··· Source information

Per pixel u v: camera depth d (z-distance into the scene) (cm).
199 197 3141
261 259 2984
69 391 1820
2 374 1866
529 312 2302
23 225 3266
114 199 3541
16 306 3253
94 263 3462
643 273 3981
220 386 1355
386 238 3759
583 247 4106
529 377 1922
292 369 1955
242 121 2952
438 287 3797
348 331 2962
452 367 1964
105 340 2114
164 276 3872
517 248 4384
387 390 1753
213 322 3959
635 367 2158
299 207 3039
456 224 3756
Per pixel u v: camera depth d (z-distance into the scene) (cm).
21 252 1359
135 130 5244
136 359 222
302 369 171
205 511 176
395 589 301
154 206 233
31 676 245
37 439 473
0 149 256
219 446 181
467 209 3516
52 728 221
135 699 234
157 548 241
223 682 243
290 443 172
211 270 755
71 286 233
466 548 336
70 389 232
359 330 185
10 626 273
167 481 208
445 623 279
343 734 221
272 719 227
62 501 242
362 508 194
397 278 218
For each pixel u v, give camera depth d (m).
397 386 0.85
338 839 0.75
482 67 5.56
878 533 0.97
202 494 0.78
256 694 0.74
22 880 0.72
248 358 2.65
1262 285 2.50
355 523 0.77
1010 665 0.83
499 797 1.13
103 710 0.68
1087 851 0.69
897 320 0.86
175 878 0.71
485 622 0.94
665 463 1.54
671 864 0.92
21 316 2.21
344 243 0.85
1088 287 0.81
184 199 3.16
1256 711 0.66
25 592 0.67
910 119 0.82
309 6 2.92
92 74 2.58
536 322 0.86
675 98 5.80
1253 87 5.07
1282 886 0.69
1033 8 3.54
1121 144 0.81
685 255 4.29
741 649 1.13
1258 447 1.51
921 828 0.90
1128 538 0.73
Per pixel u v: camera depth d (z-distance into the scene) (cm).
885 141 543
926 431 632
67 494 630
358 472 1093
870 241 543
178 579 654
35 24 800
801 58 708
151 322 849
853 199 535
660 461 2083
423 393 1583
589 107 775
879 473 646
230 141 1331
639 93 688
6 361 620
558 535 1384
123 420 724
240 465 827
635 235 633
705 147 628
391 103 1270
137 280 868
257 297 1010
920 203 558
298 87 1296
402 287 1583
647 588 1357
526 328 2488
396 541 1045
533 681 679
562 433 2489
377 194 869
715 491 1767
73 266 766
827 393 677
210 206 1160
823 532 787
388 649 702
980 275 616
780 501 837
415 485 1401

······

-- Work order --
Reproduce the entries exactly, starting at their first line and stopping after the line with "1033 8 3.54".

-- Exercise output --
Per pixel u v: camera depth d (z-distance into the scene) (cm).
199 197 3141
261 259 2984
69 391 1820
2 374 1866
529 312 2302
23 225 3266
114 199 3541
16 306 3253
94 263 3462
643 273 3981
220 386 1355
386 238 3759
583 247 4106
529 377 1922
292 369 1955
242 121 2952
438 287 3797
348 331 2962
452 367 1964
105 340 2114
164 276 3872
517 248 4384
387 390 1753
213 322 3959
635 367 2158
299 207 3039
456 224 3756
Per pixel u v: camera depth d (z-distance into the scene) (cm).
21 252 1359
135 130 5244
136 359 222
302 369 171
205 511 176
395 589 301
154 206 233
31 676 245
37 439 473
0 149 256
219 446 181
467 209 3516
52 728 221
135 699 234
157 548 241
223 682 243
290 443 172
211 270 755
71 286 233
466 548 336
70 389 232
359 330 185
10 626 273
167 481 208
445 623 279
343 734 221
272 719 227
62 501 242
362 508 194
397 278 218
For each pixel u v, give camera depth d (m).
397 386 0.85
338 839 0.75
482 67 5.56
878 533 0.97
202 494 0.78
256 694 0.74
22 880 0.72
248 358 2.65
1262 285 2.50
355 523 0.77
1010 665 0.83
499 797 1.13
103 710 0.68
1087 851 0.69
897 320 0.86
175 878 0.71
485 622 0.94
665 463 1.54
671 864 0.92
21 316 2.21
344 243 0.85
1088 287 0.81
184 199 3.16
1256 711 0.66
25 592 0.67
910 119 0.82
309 6 2.92
92 74 2.58
536 322 0.86
675 98 5.80
1253 87 5.07
1282 886 0.69
1033 8 3.54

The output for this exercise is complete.